Page MenuHomePhabricator

Link prefix differences between Parsoid/JS & Parsoid/PHP
Closed, ResolvedPublic

Description

For kawiki:იოსებ_სტალინი

----- JS:[50736, 50894] -----
</a>–
<a rel="mw:WikiLink" href="./1923" title="1923" data-parsoid='{"a":{"href":"./1923"},"dsr":[11350,11358,2,2],"sa":{"href":"1923"},"stx":"simple"}'>1923

+++++ PHP:[50789, 50960] +++++
</a>
<a rel="mw:WikiLink" href="./1923" title="1923" data-parsoid='{"a":{"href":"./1923"},"dsr":[11349,11358,3,2],"prefix":"–","sa":{"href":"1923"},"stx":"simple"}'>–1923

Event Timeline

ssastry created this task.

Turns out Parsoid/JS is buggy ... https://ka.wikipedia.org/wiki/იოსებ_სტალინი shows that the "-" is indeed a link prefix on that page.

https://ar.wikipedia.org/wiki/%D8%B1%D8%A7%D9%86%D8%A8%D9%8A%D8%B1_%D9%83%D8%A7%D8%A8%D9%88%D8%B1 is another instance where "Nominated-" is a link prefix in Parsoid/PHP but not in Parsoid/JS. But, Parsoid/JS is the buggy one here.

ssastry lowered the priority of this task from Medium to Low.
ssastry moved this task from Backlog to Bugs, Notices, Crashers on the Parsoid-PHP board.

This seems to be the next biggest source of diffs. It looks like Parsoid/JS is at fault on all these various wikis -- it is possible it is a simple siteconfig issue that is causing this.
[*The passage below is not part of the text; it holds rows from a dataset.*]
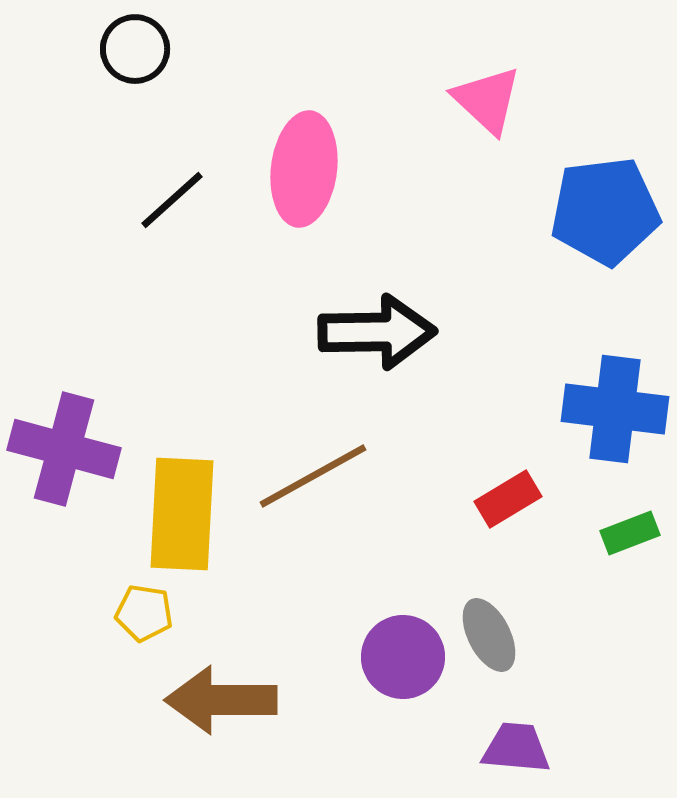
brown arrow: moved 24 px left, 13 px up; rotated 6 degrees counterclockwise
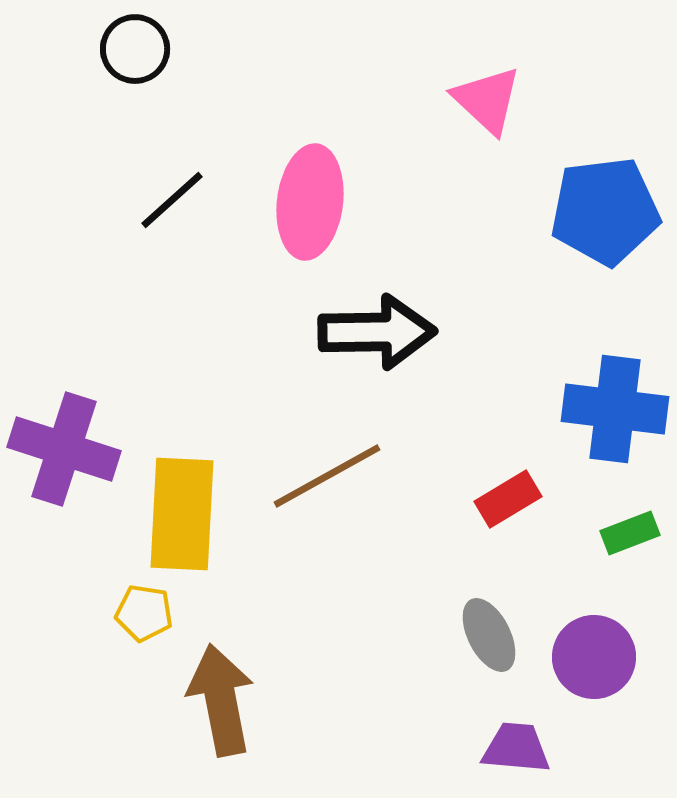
pink ellipse: moved 6 px right, 33 px down
purple cross: rotated 3 degrees clockwise
brown line: moved 14 px right
purple circle: moved 191 px right
brown arrow: rotated 79 degrees clockwise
Link prefix/trail on arwiki is:

"linkprefixcharset": "a-zA-Z\\x{80}-\\x{10ffff}",
"linkprefix": "/^((?>.*[^a-zA-Z\\x{80}-\\x{10ffff}]|))(.+)$/sDu",
"linktrail": "/^([a-z\u0621-\u064a]+)(.*)$/sDu",

Link prefix/trail on kawiki is:

"linkprefixcharset": "a-zA-Z\\x{80}-\\x{10ffff}",
"linkprefix": "/^((?>.*[^a-zA-Z\\x{80}-\\x{10ffff}]|))(.+)$/sDu",
"linktrail": "/^([a-z\u10d0\u10d1\u10d2\u10d3\u10d4\u10d5\u10d6\u10d7\u10d8\u10d9\u10da\u10db\u10dc\u10dd\u10de\u10df\u10e0\u10e1\u10e2\u10e3\u10e4\u10e5\u10e6\u10e7\u10e8\u10e9\u10ea\u10eb\u10ec\u10ed\u10ee\u10ef\u10f0\u201c\u00bb]+)(.*)$/sDu"

My suspicion would be that we're not properly capturing the regexp modifiers; 'u' (PCRE_UNICODE) change the behavior of .; s (PCRE_DOTALL) modifier exists in JS but maybe we're not propagating it; the D (PCRE_DOLLAR_ENDONLY) is JavaScript's default behavior anyway.

from kawiki is \u2013; from arwiki is \u2014. Both of these are in the link prefix range of \x80-\x10fffff, but even if we're not propagating the u modifier across, it would be parsed as [\x80-\xDBFF\xDFFF] and \u2013/\u2014 ought to be in that range.

*BUT* JavaScript doesn't actually parse the \x{....} syntax:

> r=/[\u0061\x62\x{63}]/;
/[\u0061\x62\x{63}]/
> r.test('a')
true
> r.test('b')
true
> r.test('c')
false
> r.test('x')
true

So that's the problem.

Change 544967 had a related patch set uploaded (by C. Scott Ananian; owner: C. Scott Ananian):
[mediawiki/services/parsoid@master] Handle unicode escapes higher than \uFFFF properly in link prefix/trail

https://gerrit.wikimedia.org/r/544967

Change 544967 merged by jenkins-bot:
[mediawiki/services/parsoid@master] Handle unicode escapes higher than \uFFFF properly in link prefix/trail

https://gerrit.wikimedia.org/r/544967

ssastry assigned this task to cscott.